Example targets for different user counts: - < 1,000 users: Can target 99.5% (more tolerance) - 1,000-50,000 users: Target 99.9% (typical SaaS) - > 50,000 users: Consider 99.95% or higher

Critical Infrastructure

Metric Target Range Downtime/month
Availability 99.95% 99.9% - 99.99% ~21 minutes
Latency (p99) < 50ms < 10ms - < 100ms
Error Rate < 0.01% < 0.001% - < 0.1%

Rationale: - Failures cascade across all dependent services - Latency adds to every downstream request (multiplier effect) - Very low error tolerance to prevent cascading failures

Examples: - Auth service: 99.95% availability, < 30ms latency - API gateway: 99.99% availability, < 20ms latency - Service mesh: 99.95% availability, < 50ms latency

Batch Jobs

Metric Target Range Downtime/month
Availability 95% 90% - 99% ~1.5 days
Duration (p95) < 1 hour < 30min - < 4 hours
Error Rate < 5% < 1% - < 10%

Rationale: - Time-flexible; users don't wait synchronously - Transient failures are acceptable and retryable - Batch windows provide flexibility for recovery

Examples: - Data pipeline: 95% success, < 2 hours duration - Report generation: 95% success, < 1 hour duration - Nightly backups: 99% success (more critical), < 4 hours

Background Jobs

Metric Target Range Downtime/month
Availability 98% 95% - 99.5% ~7.2 hours
Latency (p95) < 5 min < 1min - < 30min
Error Rate < 1% < 0.1% - < 5%

Rationale: - Users don't wait synchronously for results - Eventually-consistent delivery is acceptable - Async can retry and apply backoff

Examples: - Email delivery: 98% success, < 5 min delivery - Notifications: 98% success, < 10 min delivery - Webhook handlers: 95% success (retryable), < 5 min processing


Analysis Output

JSON Structure

When using --output json, the output contains:

{
  "service_type": "saas",
  "service_name": "user-api",
  "targets": [
    {
      "metric": "availability",
      "target": "99.9%",
      "range": ["99.5%", "99.95%"],
      "rationale": "User-facing service..."
    }
  ],
  "context_signals": {
    "code_indicators": {
      "has_db_calls": true,
      "has_http_calls": true,
      "has_caching": true,
      "has_retry_logic": true,
      "has_error_handling": true,
      "has_async": false,
      "has_monitoring": true,
      "has_timeout": true
    },
    "repo_structure": {
      "has_tests": true,
      "test_count": 156,
      "has_docker": true,
      "has_k8s": true,
      "has_prometheus_metrics": true
    }
  },
  "confidence": 0.75,
  "notes": [
    "Database calls detected with caching — good pattern",
    "HTTP calls have retries and timeouts — solid",
    "Add more granular error handling"
  ],
  "recommendations": [
    {
      "category": "monitoring",
      "level": "warning",
      "message": "No explicit latency metrics detected"
    }
  ]
}

Confidence Scoring

Confidence reflects how certain the agent is in its recommendations (0.0 to 1.0):

  • 0.9+ — Highly confident. Clear code patterns and repo structure align with service type.

§ Data for analysis

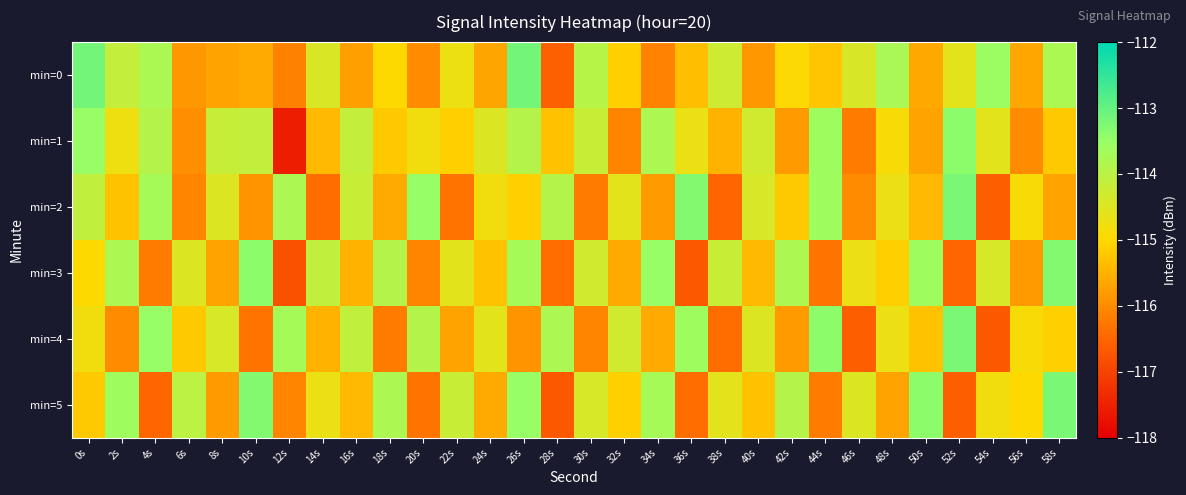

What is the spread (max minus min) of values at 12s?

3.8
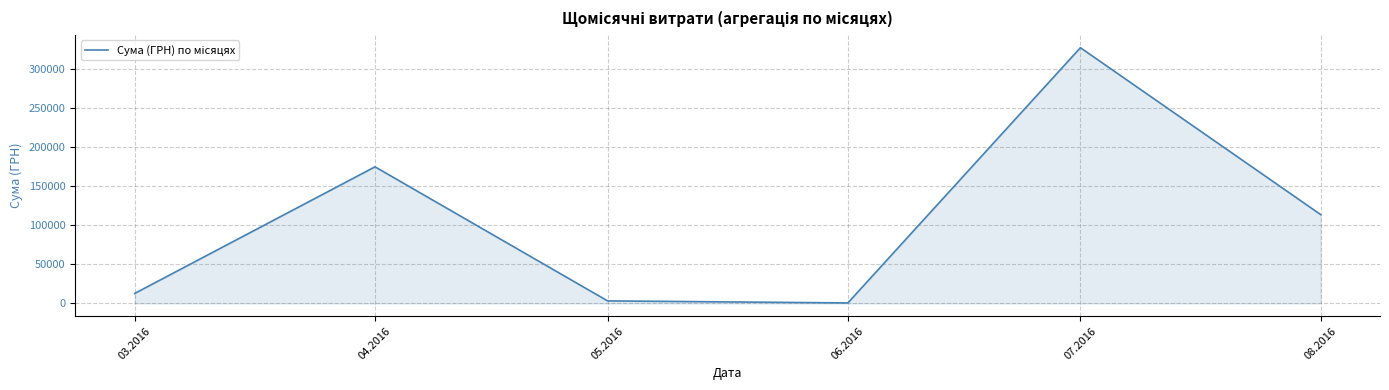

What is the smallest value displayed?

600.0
...
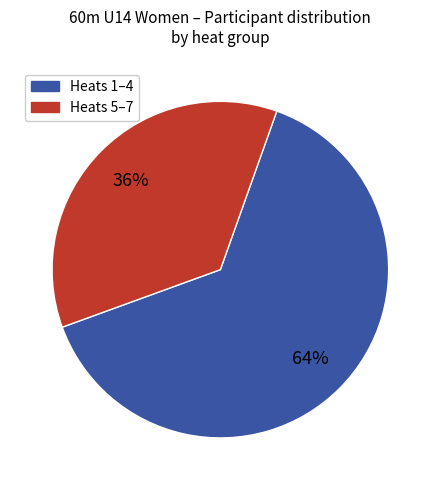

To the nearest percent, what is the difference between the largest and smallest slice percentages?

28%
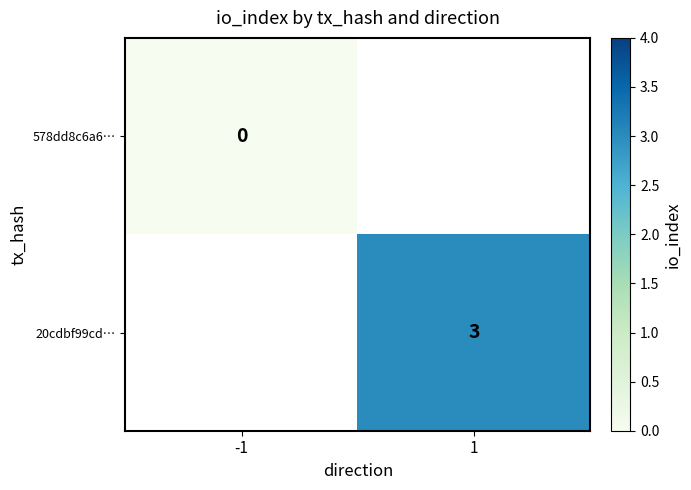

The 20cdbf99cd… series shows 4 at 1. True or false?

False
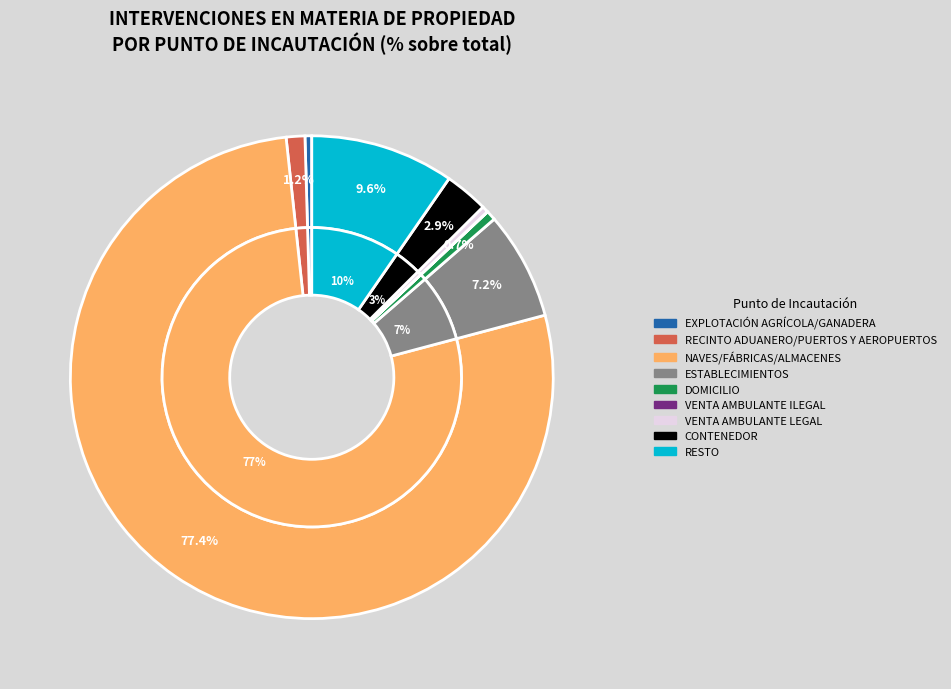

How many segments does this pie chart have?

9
==
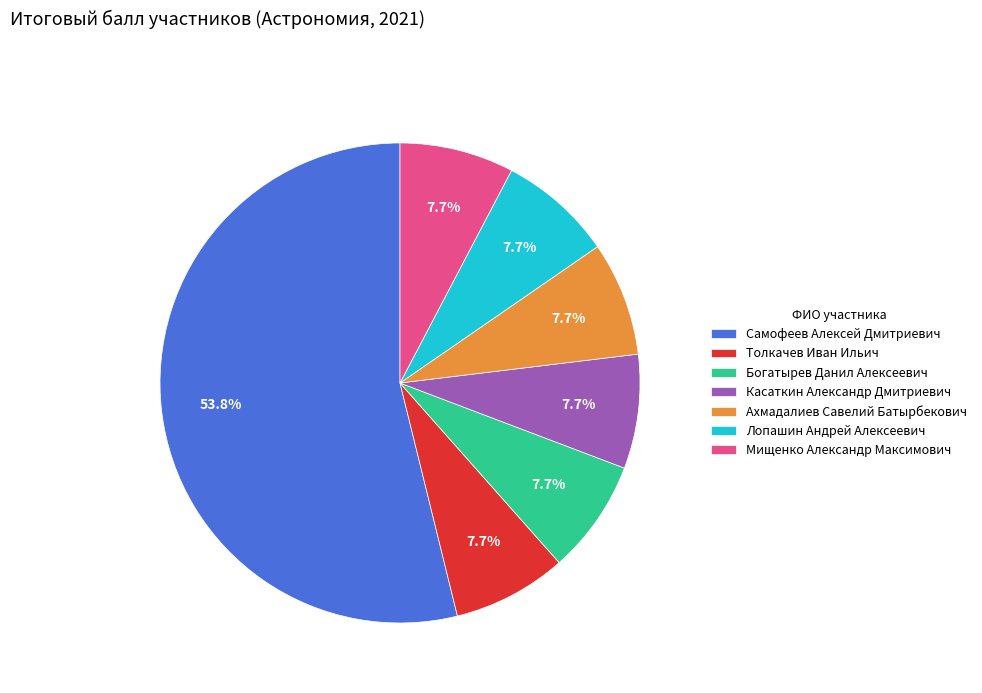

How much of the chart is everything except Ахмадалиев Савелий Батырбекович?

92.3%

§ Exercises to complete
- a) In the reliability-targets page, why does critical infrastructure carry a very low error tolerance? Answer in one to three sentences.
- b) Continue the reliability-targets page from its last line onward.

§ Answers for the exercise
- a) Failures in critical infrastructure cascade across all dependent services, so a very low error tolerance is set to prevent those cascading failures.

- b)
  • 0.75-0.9 — Confident. Most patterns detected, some ambiguity.
  • 0.5-0.75 — Moderate. Limited patterns detected; context helps.
  • < 0.5 — Low confidence. Insufficient signals; user should validate.

Factors affecting confidence: - ✅ Code patterns match service type expectations - ✅ Repository structure is complete (tests, monitoring, deployment) - ✅ Explicit service type provided via context - ❌ Generic code with few patterns detected - ❌ Missing tests or monitoring setup - ❌ No explicit context provided


Integration with greybeard

The SLO Agent integrates with greybeard's content pack system. Load SLO-specific packs for domain-specific guidance:

Available SLO Content Packs

  • slo-saas — User-facing SaaS perspective and heuristics
  • slo-critical-infra — Platform and gateway SLO thinking
  • slo-batch — Batch job and scheduled task guidance
  • slo-background-jobs — Async worker and queue guidance

Using SLO Packs

Combine SLO check results with pack-based analysis:

# Run SLO agent
greybeard slo-check --output json < service.py > slo_targets.json

# Run analysis with SLO pack
greybeard analyze --pack slo-saas < service.py

# Combine both for full assessment
greybeard slo-check --context "service-type:saas" < service.py
greybeard analyze --pack slo-saas < service.py

Custom Packs

Create a custom pack for your team's SLO philosophy:

teams/slo-mycompany.yaml:

pack_name: slo-mycompany
description: Company SLO philosophy and targets

perspectives:
  - name: slo-assessment
    context: |
      Our SaaS targets are:
      - Availability: 99.9% (peak hours), 99.5% (off-peak)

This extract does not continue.